Home-use infection tests that provide a rapid read-out via a nasal swab were hard to get in recent days. Major drug stores like Dirk Rossmann GmbH and DM Drogerie Markt GmbH had temporarily sold out online, and many pharmacies said they’ve been overrun by unprecedented demand for the kits, which usually retail for as little as 1.50 euros ($1.70) each.
The rush for kits is reminiscent of last year’s frantic bulk purchases of toilet paper, face masks and dried pasta as Germany headed into its first lockdown.
The soaring infections -- Germany recorded more than 30,000 new cases on Monday -- has caught many off guard, after relatively low numbers and an improving vaccination campaign had given rise to optimism that the pandemic was essentially over.
“These test kits were gathering dust on the shelves just a few weeks ago, so many producers reduced their output,” said Gabriele Koehne, a spokeswoman for the German association of the diagnostics industry in Berlin. “It’s a simple question of supply and demand,” and rebooting production to the previously high levels might take several weeks, she said.
Unlike neighboring Austria, Germany hasn’t imposed a nationwide lockdown or mandatory vaccines to battle the fourth wave of infections.
But the government has demanded stricter public controls that grant access only to those who are either recovered from a previous coronavirus infection or carry proof of vaccination.

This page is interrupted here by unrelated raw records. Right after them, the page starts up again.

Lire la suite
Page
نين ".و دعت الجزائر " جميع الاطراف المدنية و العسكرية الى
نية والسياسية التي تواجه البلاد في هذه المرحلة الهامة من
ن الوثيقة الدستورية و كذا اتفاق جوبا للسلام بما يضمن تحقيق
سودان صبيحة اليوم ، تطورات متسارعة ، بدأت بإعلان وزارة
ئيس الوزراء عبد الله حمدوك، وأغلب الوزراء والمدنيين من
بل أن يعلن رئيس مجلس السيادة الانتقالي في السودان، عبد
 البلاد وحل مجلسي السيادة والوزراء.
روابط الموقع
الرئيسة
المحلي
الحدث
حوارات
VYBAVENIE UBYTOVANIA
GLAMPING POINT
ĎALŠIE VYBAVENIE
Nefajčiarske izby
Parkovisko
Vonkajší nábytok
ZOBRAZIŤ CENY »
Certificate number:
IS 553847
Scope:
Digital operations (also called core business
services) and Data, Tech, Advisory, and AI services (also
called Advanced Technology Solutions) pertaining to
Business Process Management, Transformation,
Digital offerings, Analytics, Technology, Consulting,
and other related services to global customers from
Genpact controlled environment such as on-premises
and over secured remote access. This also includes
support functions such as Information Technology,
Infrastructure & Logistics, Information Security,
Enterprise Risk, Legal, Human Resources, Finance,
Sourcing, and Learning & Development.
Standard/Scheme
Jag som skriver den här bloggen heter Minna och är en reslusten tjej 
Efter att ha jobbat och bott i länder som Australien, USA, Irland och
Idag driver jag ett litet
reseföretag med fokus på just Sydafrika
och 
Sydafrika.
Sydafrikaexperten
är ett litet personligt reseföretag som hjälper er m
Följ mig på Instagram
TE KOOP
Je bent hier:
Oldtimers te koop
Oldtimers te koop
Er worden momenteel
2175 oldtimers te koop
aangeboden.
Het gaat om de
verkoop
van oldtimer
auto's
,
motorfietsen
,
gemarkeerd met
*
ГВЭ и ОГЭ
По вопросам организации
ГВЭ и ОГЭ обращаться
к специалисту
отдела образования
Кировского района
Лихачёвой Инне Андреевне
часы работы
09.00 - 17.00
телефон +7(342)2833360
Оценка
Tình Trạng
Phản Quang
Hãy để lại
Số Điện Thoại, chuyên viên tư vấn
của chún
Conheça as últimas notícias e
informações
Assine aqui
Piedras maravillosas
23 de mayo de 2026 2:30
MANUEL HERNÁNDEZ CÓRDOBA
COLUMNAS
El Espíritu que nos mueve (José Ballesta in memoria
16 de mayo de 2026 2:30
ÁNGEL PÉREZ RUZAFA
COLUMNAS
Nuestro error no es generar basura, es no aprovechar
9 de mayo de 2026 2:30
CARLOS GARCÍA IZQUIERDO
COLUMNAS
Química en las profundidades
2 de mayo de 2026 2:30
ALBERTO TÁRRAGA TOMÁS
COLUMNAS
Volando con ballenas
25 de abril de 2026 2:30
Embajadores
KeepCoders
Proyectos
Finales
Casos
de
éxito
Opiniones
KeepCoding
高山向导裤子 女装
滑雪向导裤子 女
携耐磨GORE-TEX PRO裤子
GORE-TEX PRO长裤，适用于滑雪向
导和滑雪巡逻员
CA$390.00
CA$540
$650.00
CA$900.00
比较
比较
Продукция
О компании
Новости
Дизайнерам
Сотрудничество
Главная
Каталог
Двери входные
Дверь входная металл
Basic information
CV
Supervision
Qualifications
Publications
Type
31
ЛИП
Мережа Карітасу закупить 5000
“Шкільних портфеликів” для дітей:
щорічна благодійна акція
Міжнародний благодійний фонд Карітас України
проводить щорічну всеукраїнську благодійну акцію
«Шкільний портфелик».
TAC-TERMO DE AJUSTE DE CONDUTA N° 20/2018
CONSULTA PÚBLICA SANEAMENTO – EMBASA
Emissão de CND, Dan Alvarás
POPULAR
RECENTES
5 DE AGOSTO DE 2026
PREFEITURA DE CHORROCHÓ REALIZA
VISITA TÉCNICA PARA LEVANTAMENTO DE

In regions with particularly high virus rates, some shops and restaurants require additional tests as a safety measure.
There’s also the option of using government-funded public test centers, though many of these were dismantled in recent months as vaccines gained traction. Still, German vaccination rates lag behind those of countries like Portugal or Italy.
While test-kit demand has surged, pharmacies are confident that they can overcome the bottleneck.
“This is a pretty common phenomenon when demand goes from very low to very high in a very short space of time,” said Stefan Schmidt from the Federation of Berlin pharmacists. “It’s up to each pharmacy to work through supply issues, and we’d think that selling in reasonable quantities to each buyers will help alleviate the shortage.”